By 1881 the number of such communities had grown that it was felt appropriate to separate them from the authority of the mother country. Accordingly, Pope Leo XIII authorized the creation of this congregation on April 5, 1881, under the patronage of the Immaculate Conception of the Blessed Virgin Mary.

==Current status==
The Congregation, As of 2024, is composed of abbeys and priories throughout the United States, Mexico, Canada, and Guatemala. The Congregation numbers 422 monks.

===Current members===
- St. Meinrad Archabbey in St. Meinrad, Indiana
- Conception Abbey in Conception, Missouri
- Subiaco Abbey in Subiaco, Arkansas
- St. Joseph Abbey in Saint Benedict, Louisiana
- Mount Angel Abbey in St. Benedict, Oregon
- Marmion Abbey in Aurora, Illinois
- Westminster Abbey in Mission, British Columbia, Canada
- Mount Michael Abbey in Elkhorn, Nebraska
- Our Lady of Glastonbury Abbey in Hingham, Massachusetts
- Prince of Peace Abbey in Oceanside, California
- St. Benedict Abbey in Still River, Massachusetts
- Monastery of the Ascension in Jerome, Idaho
- Our Lady of the Angels Benedictine Monastery Cuernavaca, Morelos, Mexico
- Abadia de Jesucristo Crucificado in Esquipulas, Guatemala
- Weston Priory in Weston, Vermont (since July 2026)

===Dependent Priories===
- Priory of St.
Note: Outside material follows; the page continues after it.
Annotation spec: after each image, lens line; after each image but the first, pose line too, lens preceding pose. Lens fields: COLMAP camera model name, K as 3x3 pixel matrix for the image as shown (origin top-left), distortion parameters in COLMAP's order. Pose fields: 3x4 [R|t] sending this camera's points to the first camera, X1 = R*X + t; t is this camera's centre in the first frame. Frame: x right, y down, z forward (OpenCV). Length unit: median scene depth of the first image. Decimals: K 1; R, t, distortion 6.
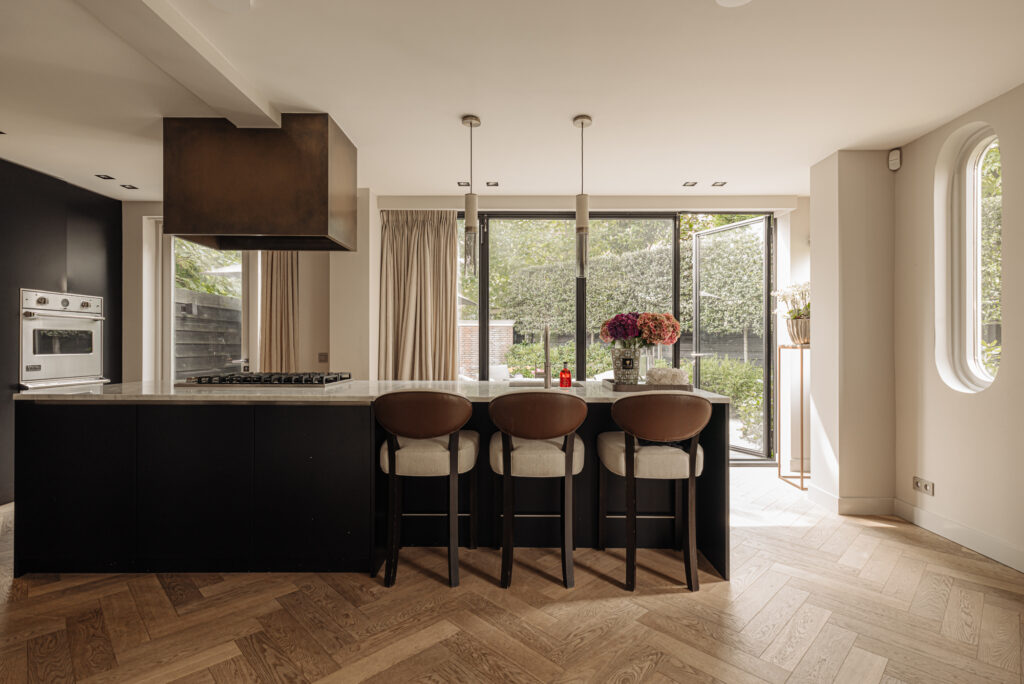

Joseph, Guatemala: "The monastery was founded by Marmion Abbey on June 10, 1965, and raised to a dependent priory on November 24, 1967".
- St. Benedict Priory in Benet Lake, Wisconsin: "The monastery was founded by Conception Abbey on March 21, 1945, was raised to a conventual priory on December 15, 1950, and to the status of an abbey on May 24, 1952. On October 23, 2014, the Chapter of St. Benedict’s Abbey voted to become dependent Priory of Conception Abbey. The petition was ratified by Conception Abbey on October 30, 2014. At that time the administration of the abbey passed to the Abbot President. Monks of St. Benedict’s Abbey had the option of transferring their stability to Conception Abbey or remaining monks of St. Benedict’s Abbey".

===Former Presidents===
These are the former presidents:
1. Rt. Rev. Fintan Mundwiler, O.S.B. (1881–1898)
2. Rt. Rev. Frowin Conrad, O.S.B. (1898–1922)
3. Rt. Rev. Philip Ruggle, O.S.B. (1922–1936)
4. Rt. Rev. Columban Thuis, O.S.B. (1937–1957)
5. Rt. Rev. Stephen Schappler, O.S.B. (1957–1961)
6. Rt. Rev. Gilbert Hess, O.S.B. (1961–1965)
7. Rt. Rev. David Melancon, O.S.B. (1965–1978)
8. Rt. Rev. Raphael DeSalvo, O.S.B. (1978–1984)
9. Rt. Rev. Jerome Hanus, O.S.B. (1984–1987)
10. Rt. Rev. Patrick Regan, O.S.B. (1987–1999)
11. Rt. Rev. Peter Eberle, O.S.B. (1999–2011)
12. Rt. Rev. Vincent de Paul Bataille, O.S.B. (2011-2023)

===Current President===
The current Abbot President is Abbot Justin Brown elected in 2023. He resides at Saint Joseph Abbey (Louisiana) located in Saint Benedict, Louisiana.